Adapa therefore did as he was told by Enki. He ascended dressed in mourning garb, conquered the favors of Dumuzi and Gizzida and stood before Anu for judgement. Adapa tells Anu that the South Wind had sank his boat while he was out fishing at night for the temple of Ea. In fury, Adapa had then cursed the the South Wind.

We reach another great moment of this primeval heavenly courtroom drama which is also overlooked by those who study this myth. Adapa only tells Anu his case, and his defense is done by Dumuzi and Gizzida, who "responded from beside him, spoke a word in his favor to Anu", whose heart then " was appeased and grew quiet."
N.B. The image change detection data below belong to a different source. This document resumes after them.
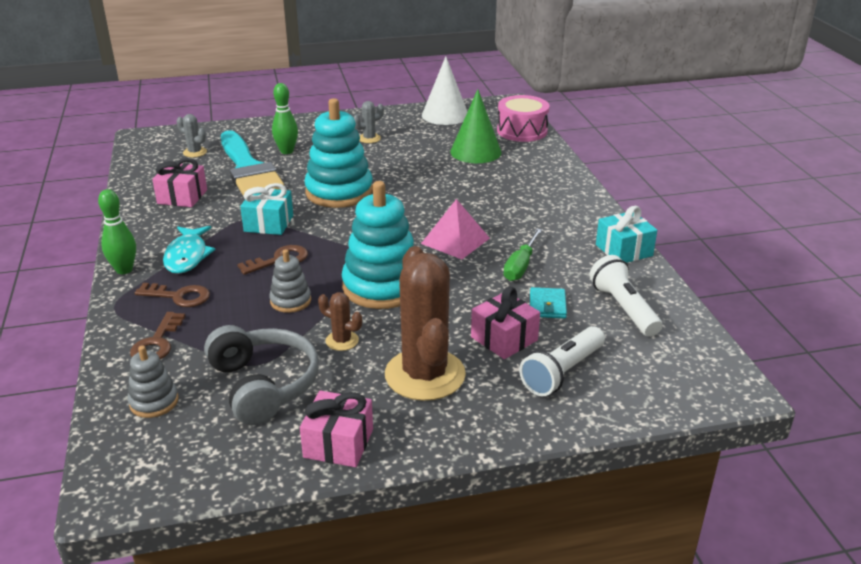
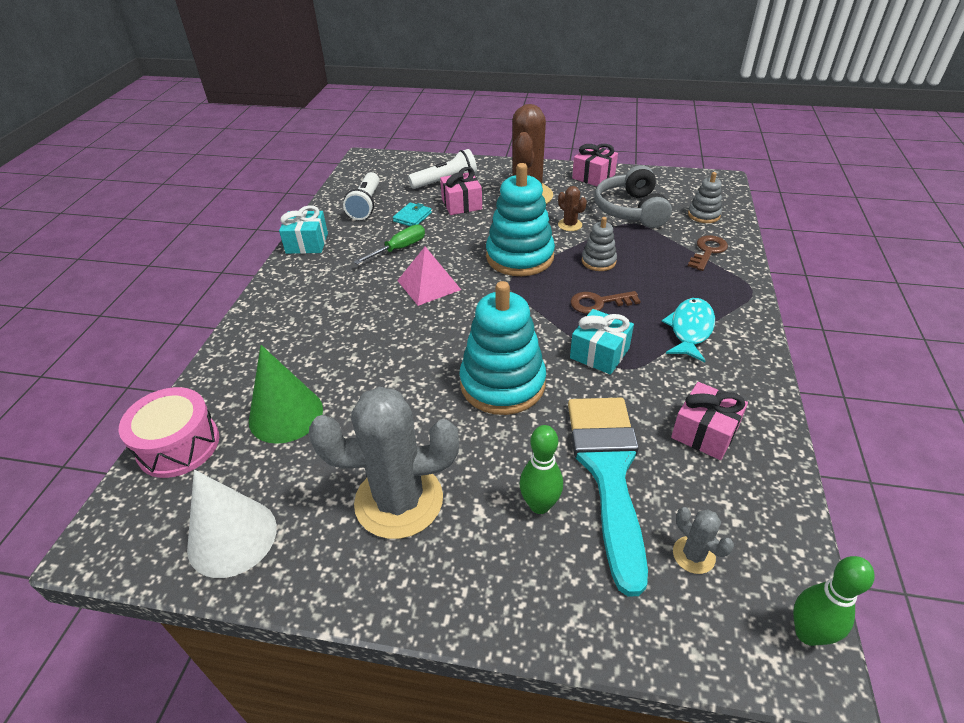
camera: 155 degrees left, 10 degrees up
green bowling pin [98,189,136,274] -> green bowling pin moved to [793,556,875,646]
brown key [135,283,210,307] -> none
grey cactus [353,101,384,143] -> grey cactus [308,387,459,539], size x2.31

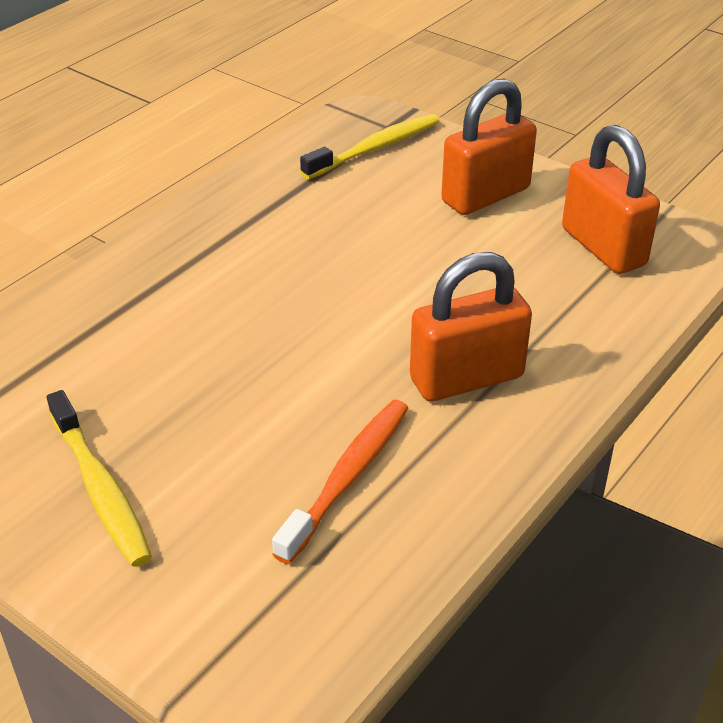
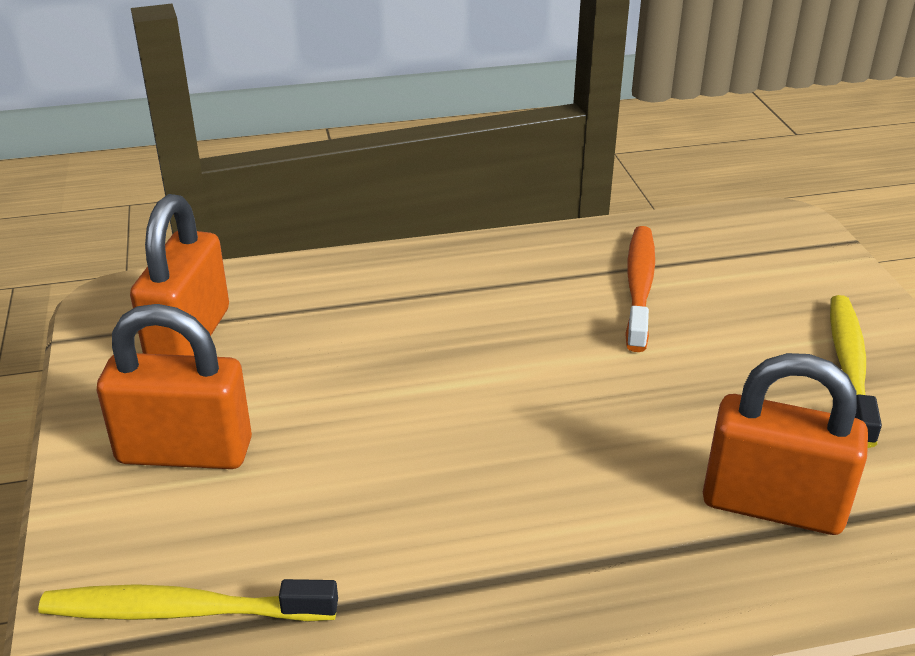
camera: 140 degrees left, 5 degrees down
orange toothbrush [272,400,408,564] -> orange toothbrush turned 120 degrees clockwise [625,226,655,352]
orange padlock [410,252,532,402] -> orange padlock moved to [703,353,868,535]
But Anu was touched in a far deeper way. Indeed, he was so taken by surprise by Adapa´s integrity that the Skyfather decided to offer the gift Adapa did not want for himself, at least not at that moment. This gift was immortality in the Heights Above, which would prevent Adapa from returning to the Physical Plane. The whole purpose of his ascent was to apologise to An, the Skyfather, not to stay there! This was the meaning of Enki´s advice for Adapa to refuse food and drink if he wanted to return to Earth. There is no riddle, no tricks on Ea/Enki´s part towards Adapa, and the modern garment of the ancient Mesopotamian sage, Adapa, the High Priest of the Twin Rivers Rising coven and website, explained this passage of the myth with words I never cease to marvel at:

"To accept that Enki would not only trick Adapa, but lie to him by claiming he would be offered the bread and water of death, when he was to be offered the bread and water of Life seems implausible. We must therefor take Enki at his word, and assume that to eat the bread of immortal life is to eat the bread of death; to drink the water of eternal life is to drink the water of death. Indeed, Anu offers the bread and water of life to Adapa only after he discovers the wisdom granted him (and thus, to mankind) by Enki," (Adapa´s Treatise on Mesopotamian Religion, Life,Death and the Meaning of the Universe, the second essay in the series in Gateways and also in the Twin Rivers Rising website, my favorite in the Net).

It is important to point out that is allowed by Enki to accept a brand new garment from the Heights Above, as well as the oil to annoint himself. These are initiatory symbols of renewal, a true initiation into the Mysteries of the Heights.

Thus, Adapa returns to the physical plane, now in the graces of Anu, Dumuzi and Gizzida, to continue serving Ea/Enki and the community, a position Adapa never intended to give up ahead of time. Again, we have a brilliant example to contradict all those who consider Mesopotamian worldview as negative and life-denying in all worlds and spheres. The myth of Adapa shows that immortality is a gift of the spirit to be realized in the physical plane, according to the bond of Heaven and Earth. This is why Adapa trusted his personal god from the start: it had never been his intention to stay in the Heights Above. Immortality for our Soul Ancestors was very much a gift of the Spirit at service of Nature in all worlds. It should still be so, and I would just add that it is in partaking and participating in the Dance of Love and Life that we live our own humanity, like Adapa did so well, in another Mesopotamian first.

What are the gifts of this myth for us today? My experience of the inner meaning of this myth is that we should try and live our humanity to the fullest, to consciously attempt to become what we are meant to be. By doing this, in the light of the Tradition of our hearts we maybe able to transcend our limits, make a dream or two come true and thus reach out for Eternity. Starting up here and now. Adapa´s story is thus a wondrous metaphor that celebrates faith in life and the future, because in the end, the future is the child of the past, nurtured in the present by ensouled deeds in all worlds we thread upon.